### EXERCISE INSTRUCTIONS
Return the data exactly, apart from leaving out the pictures.

*** Opening of MATERIAL FOR THE TASK ***

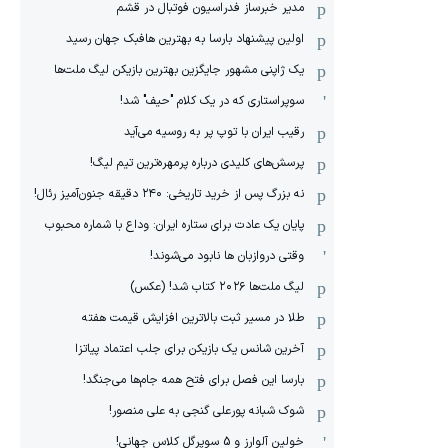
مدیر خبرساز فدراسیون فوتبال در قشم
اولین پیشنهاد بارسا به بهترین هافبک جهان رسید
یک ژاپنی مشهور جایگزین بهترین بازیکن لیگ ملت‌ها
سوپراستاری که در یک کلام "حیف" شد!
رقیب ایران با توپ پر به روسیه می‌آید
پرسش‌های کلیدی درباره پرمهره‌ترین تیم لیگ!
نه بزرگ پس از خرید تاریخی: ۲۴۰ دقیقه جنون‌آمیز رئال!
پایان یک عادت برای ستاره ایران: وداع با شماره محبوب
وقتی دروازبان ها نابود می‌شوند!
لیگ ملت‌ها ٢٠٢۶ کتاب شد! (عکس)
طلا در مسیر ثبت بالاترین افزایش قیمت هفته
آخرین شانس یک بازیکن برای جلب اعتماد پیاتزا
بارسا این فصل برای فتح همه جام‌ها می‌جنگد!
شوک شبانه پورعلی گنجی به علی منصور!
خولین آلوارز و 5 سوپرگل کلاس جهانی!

*** Close of MATERIAL FOR THE TASK ***

### YOUR SOLUTION
مدیر خبرساز فدراسیون فوتبال در قشم
اولین پیشنهاد بارسا به بهترین هافبک جهان رسید
یک ژاپنی مشهور جایگزین بهترین بازیکن لیگ ملت‌ها
سوپراستاری که در یک کلام "حیف" شد!
رقیب ایران با توپ پر به روسیه می‌آید
پرسش‌های کلیدی درباره پرمهره‌ترین تیم لیگ!
نه بزرگ پس از خرید تاریخی: ۲۴۰ دقیقه جنون‌آمیز رئال!
پایان یک عادت برای ستاره ایران: وداع با شماره محبوب
وقتی دروازبان ها نابود می‌شوند!
لیگ ملت‌ها ٢٠٢۶ کتاب شد! (عکس)
طلا در مسیر ثبت بالاترین افزایش قیمت هفته
آخرین شانس یک بازیکن برای جلب اعتماد پیاتزا
بارسا این فصل برای فتح همه جام‌ها می‌جنگد!
شوک شبانه پورعلی گنجی به علی منصور!
خولین آلوارز و 5 سوپرگل کلاس جهانی!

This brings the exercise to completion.